When I talked to her, Hayhoe was adamant that nurturing hope can be as simple as getting out and doing something. “We know that what gives us hope is action, whether it’s seeing others act, hearing about others acting, or acting ourselves.”
Humphrey, for instance, has continued working with A Rocha, focusing on theological education, but he has also, along the way, become an ordained minister. He now lives and preaches in Victoria, British Columbia, and with a group of friends, he founded the Wild Church Victoria. On weekends, members hike local mountains, through grasses and Garry oak forests; or they visit nearby beaches and walk along pebbled shores. Outside in nature, surrounded by creation, they read scripture and practice their eco-conscious faith.

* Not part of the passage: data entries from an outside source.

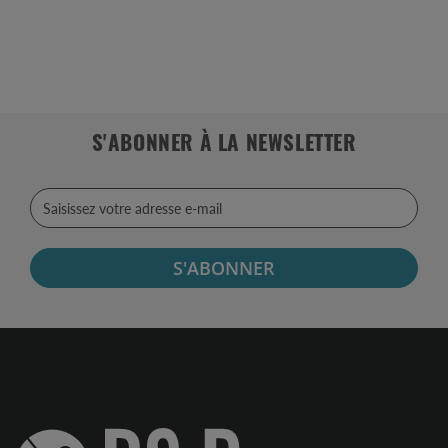
S'ABONNER À LA NEWSLETTER
S'ABONNER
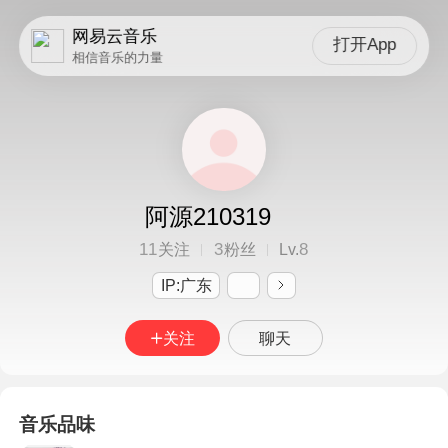
网易云音乐
打开App
相信音乐的力量
阿源210319
11
3
8
关注
粉丝
Lv.
IP:广东
关注
聊天
音乐品味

It was at Brooksdale where I saw A Rocha’s efforts to put creation care into practice. Along the Little Campbell River, which runs through the property, the Salish Sucker, a small, freshwater fish once thought locally extinct, was rediscovered thanks to A Rocha’s watershed monitoring. This blend of science, conservation, and Christian faith seemed so at odds with the popular conception of anti-environment evangelicals.

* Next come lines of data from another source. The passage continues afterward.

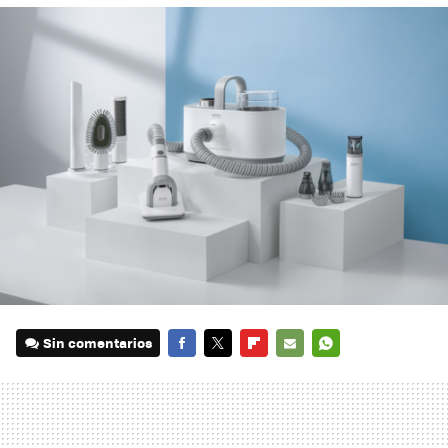
Sin comentarios
FACEBOOK
TWITTER
FLIPBOARD
E-
WHATSAPP
MAIL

“A Rocha beautifully embodies how we can care about people and places in a way that genuinely reflects God’s love,” Hayhoe told me. “I think that genuine reflection of love is what attracts people to them.”
Back when I first spent time with Humphrey, riding in his truck through forests near the U.S. border, he drove us to a lumber yard to buy slabs of wood for an outdoor shelter. When we returned to the Brooksdale farm, the cedar planks jutting from the back of the truck, the property’s large garden and grassy fields came into view, ringed by a forest of tall conifers and a gentle, meandering river.
Perhaps this proximity to nature, along with the experience of growing food and protecting wild species, helps raise awareness about the threat of climate change and the destruction of the natural world. This is hardly a novel idea, as a growing body of evidence shows that connection with nature is linked to a desire to protect it. But in an era when our eyes are glued to the mini-computers in the palms of our hands, contact with nature, a fact of life for millennia, can seem radical.
For the next couple of hours at Brooksdale, I stuck around to help build the shelter for their outdoor oven. The sound of a radial saw slicing through beams of wood filled the air. We were soon drilling nails into rafters and attaching them to boards that ran along the shelter’s peak. By the fifth or sixth board, we had the hang of it, and fell into a routine of eye contact, head nods, and reassurances of “good enough.”
Humphrey told me that A Rocha didn’t have a church. But it seemed to me that here, at Brooksdale, the volunteers were constructing a place of significance surrounded by nature: a large wooden shelter around an oven hearth, where food grown in the fields would be cooked, in acknowledgment of Earth’s wonder, the fish and the birds. What they call creation.